PROPET — like most events in the sector — has ceased to be a transactional event. The shift began to be noticeable before COVID, but the pandemic was the hinge moment that accelerated and consolidated it. Before, congresses were where orders were closed, where distributors launched campaigns, where the most powerful clinics made major purchasing decisions. Real business happened in the aisles.
That is no longer the case. My hypothesis is that the consolidation of the sector into large corporate groups has been the determining factor. The clinics that used to purchase independently at each congress are now part of corporate structures where purchases are centralized, planned in advance, and not decided at a fair. The result is that the congresses have been emptied of transactions and have become relational spaces, for brand building and conversations.
It’s not necessarily a bad thing. But it has major implications for the industry, for those who invest in stands, for the organizers. And it forces us to rethink what can truly be expected from these types of events.
For KYBERVET, PROPET has been visibility, conversations, and taking the pulse of the market. Not direct sales. And with that expectation, it was exactly what it needed to be.
In closing: there is movement, but we need to accelerate it
I don’t want to end on a negative note, because it’s not what I feel.

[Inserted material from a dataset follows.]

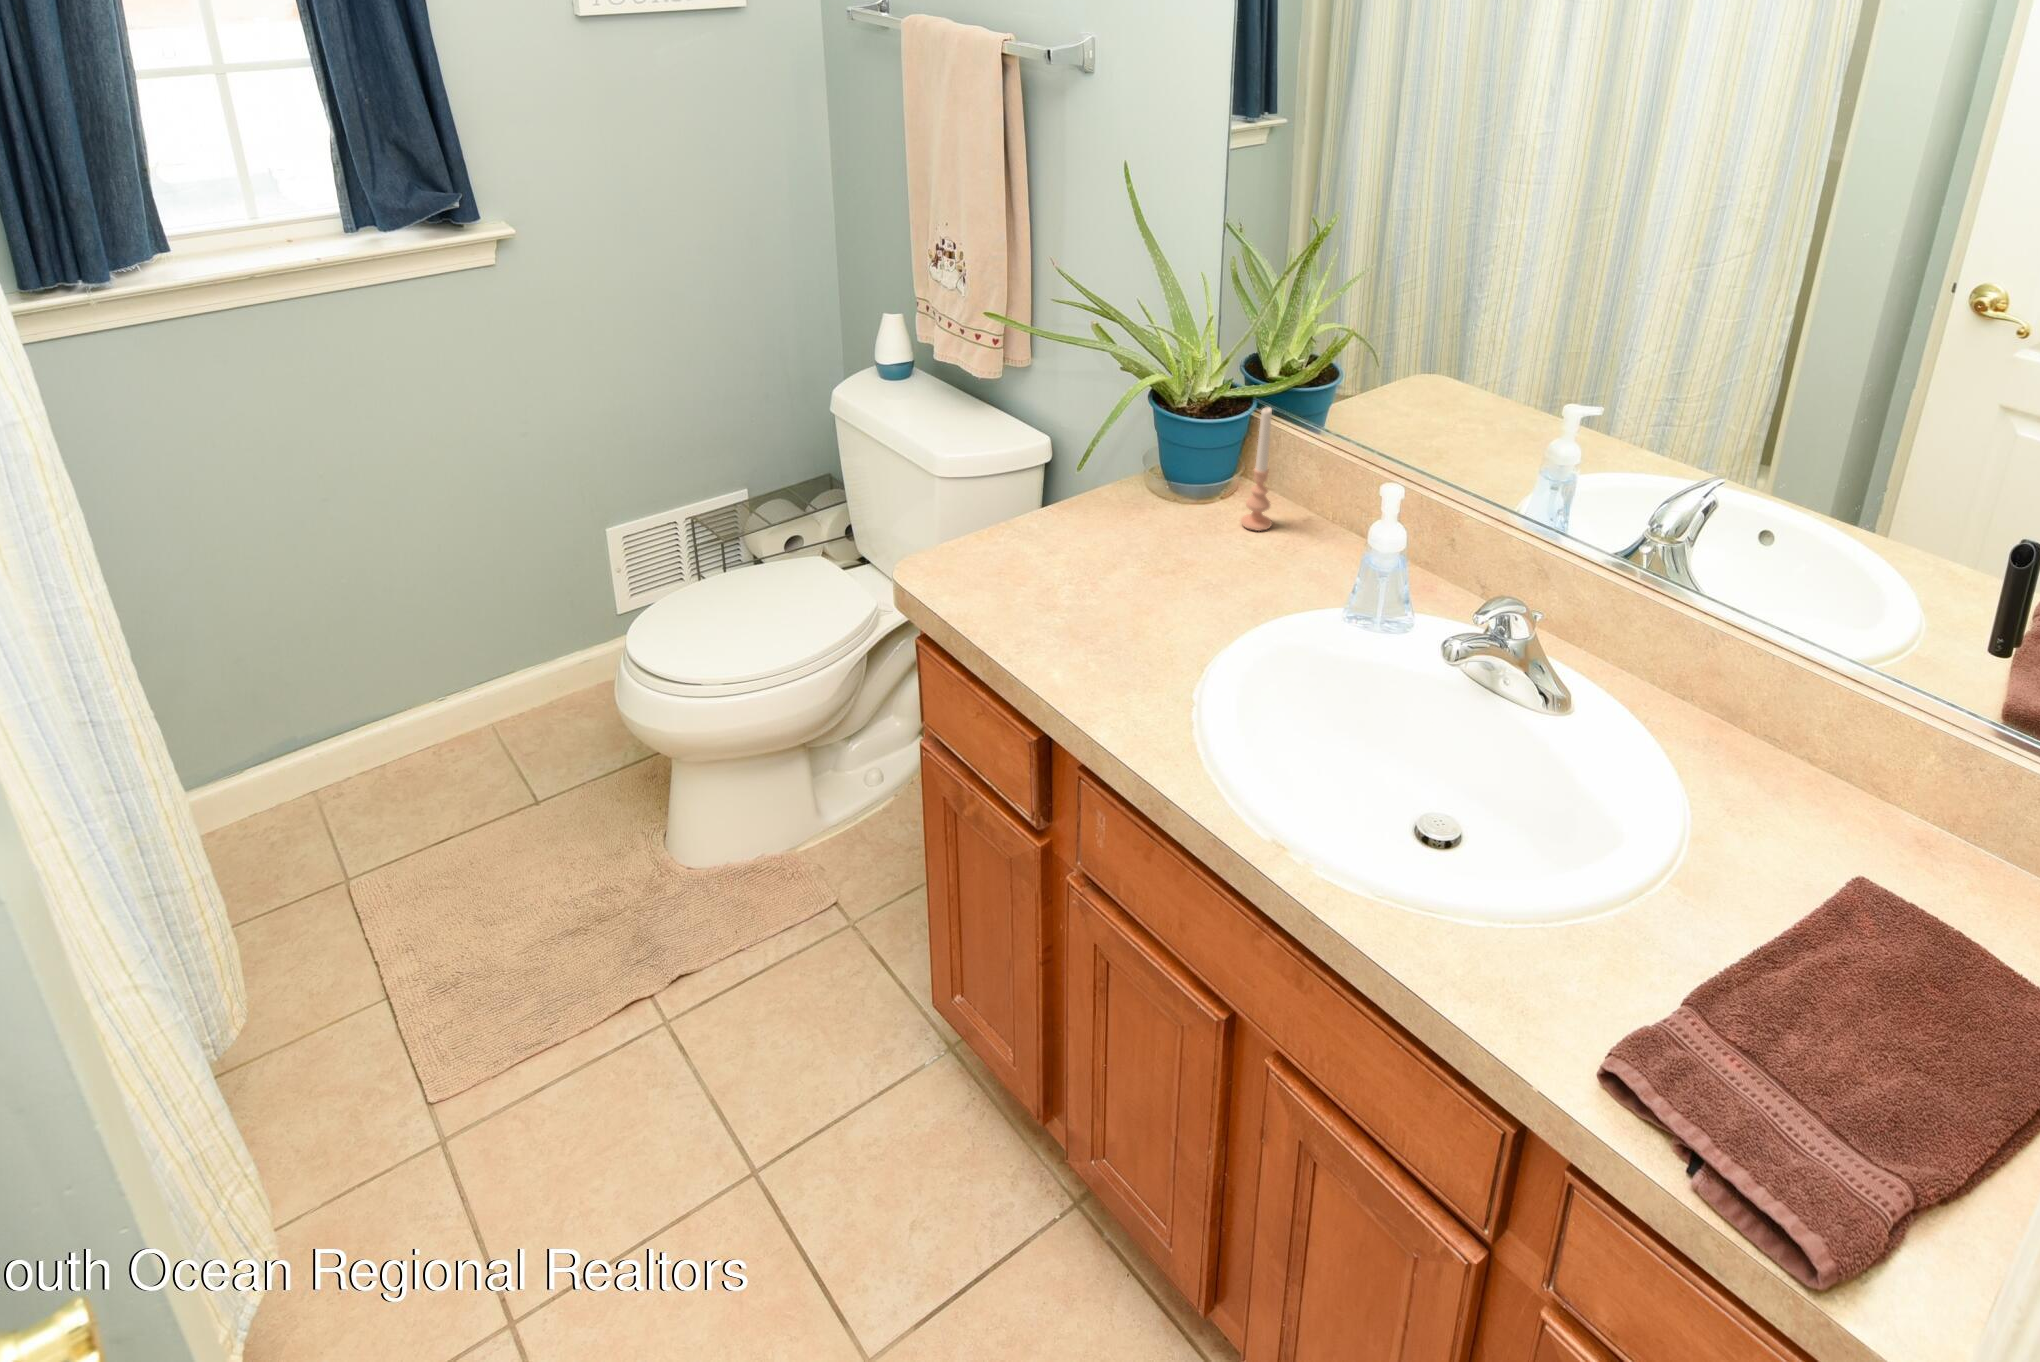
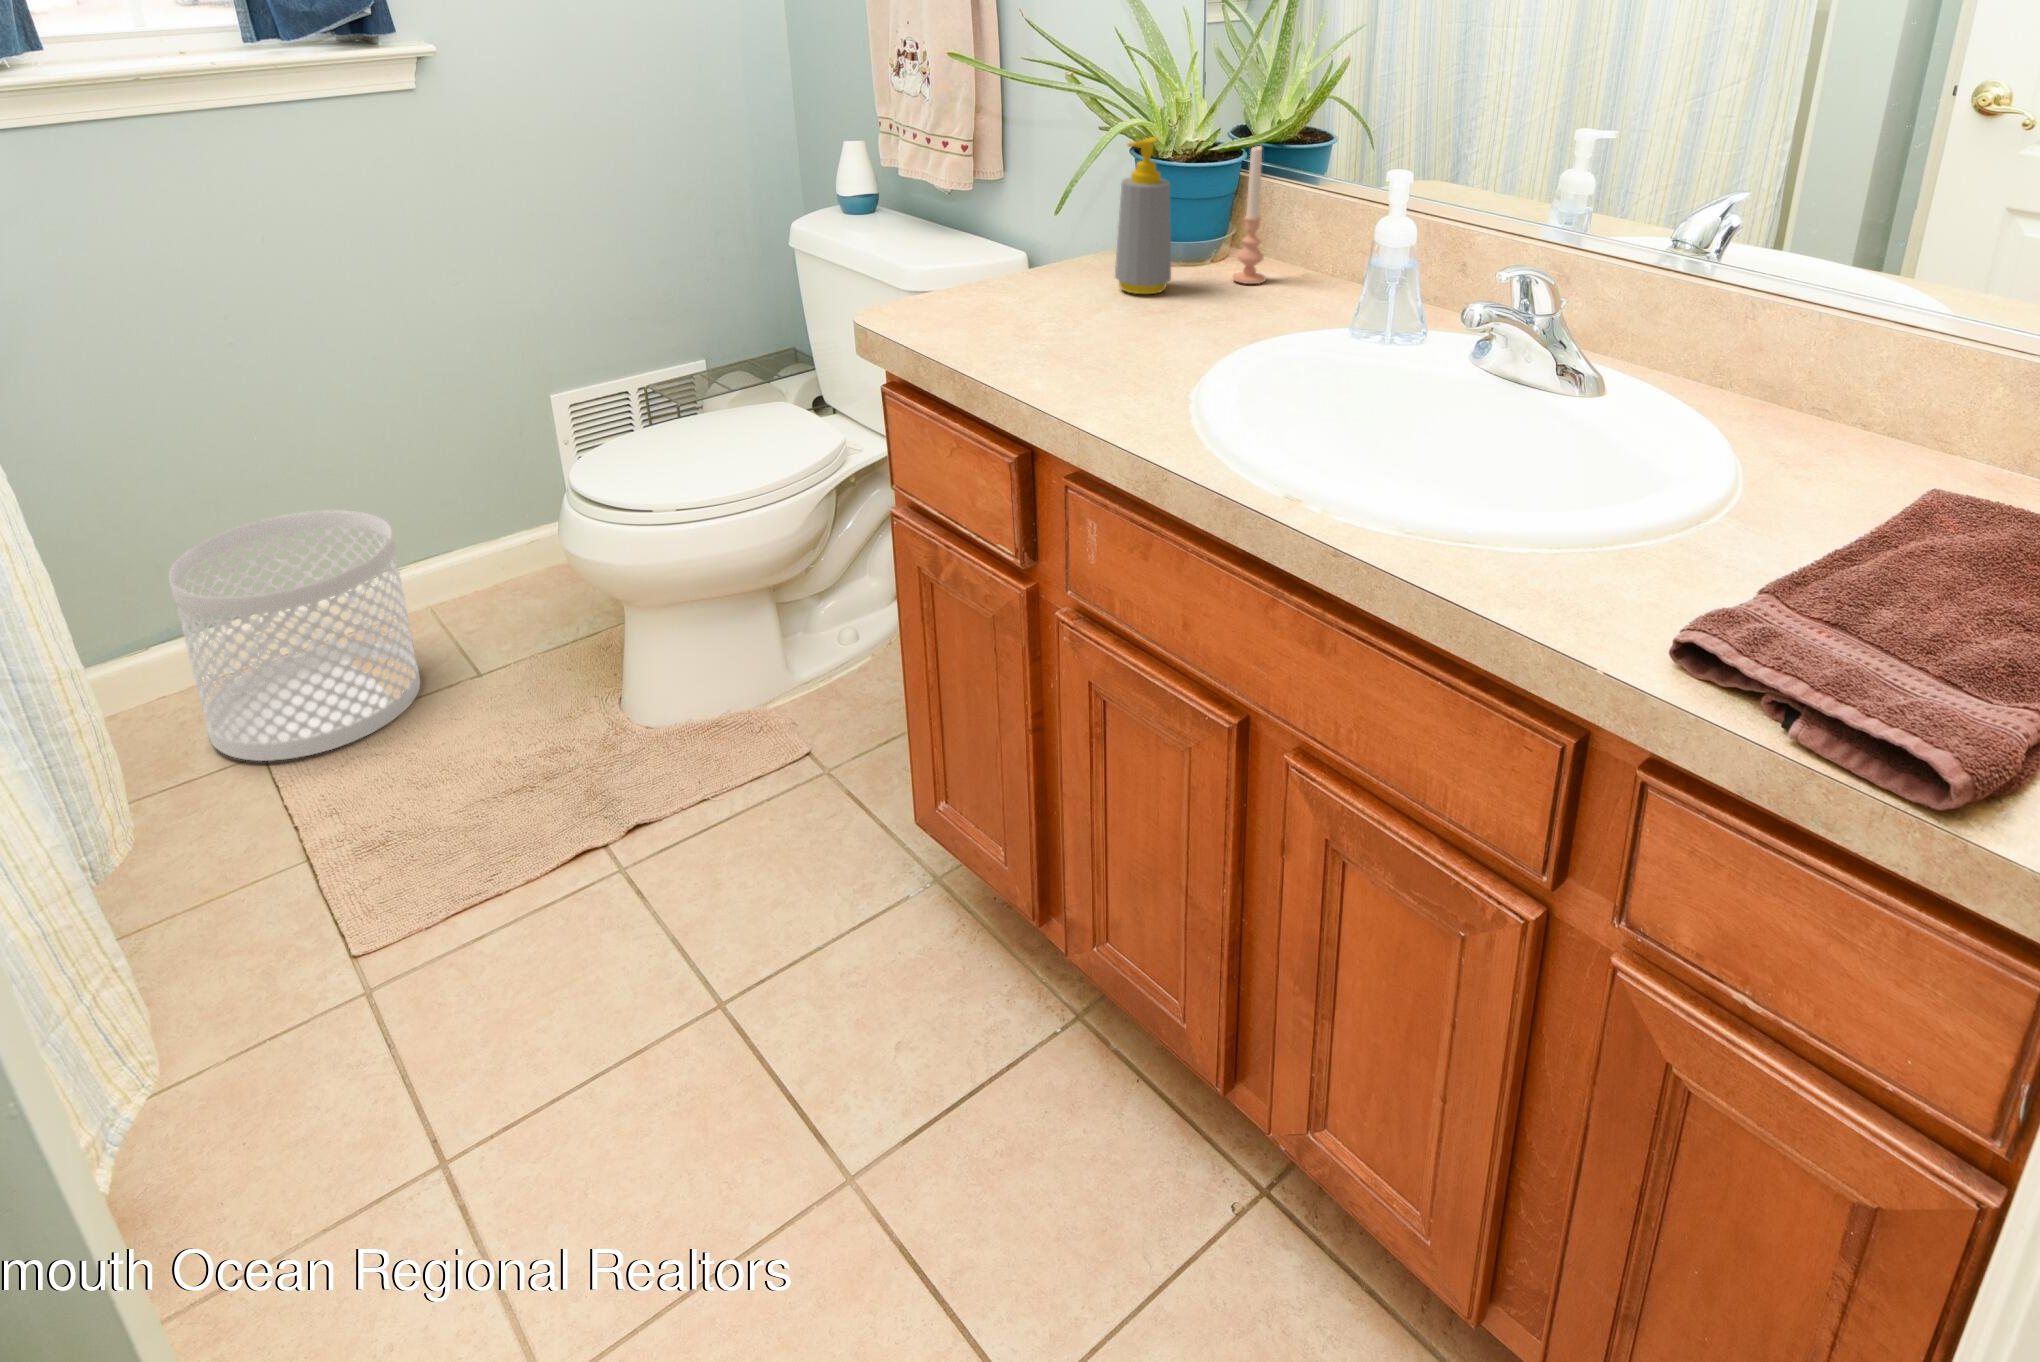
soap bottle: none [1131,401,1185,543] -> present [1115,137,1171,294]
waste basket: none [263,649,478,890] -> present [169,510,421,761]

The AI pre-congress, the round table, the professionals who approached with genuine interest to understand and get trained, and specific projects that are already underway — these are real signs that something is moving. The conversations I held at the stand were of high quality. There are veterinarians who see it, who want to understand it, who are looking for tools that truly help them. That profile exists and is growing.
The problem is not the sector’s ability to adapt. The problem is speed. AI does not wait. The market does not wait. The new generations of pet owners — who demand immediate answers, digital presence, frictionless service — do not wait.
Training is urgent. Honest outreach — neither catastrophist nor naïve — is urgent. And the willingness to invest in tools that genuinely improve real work, the client experience, and the sustainability of the business, is also urgent.
At KYBERVET we have been working precisely on that for months: concrete solutions for specific problems in the veterinary sector. Without empty promises, without magic. With tools that work, that save time, that improve service.
Three days at PROPET — and an entire year of conversations — have confirmed to me that we are on the right path. And that there is still a lot of work to do.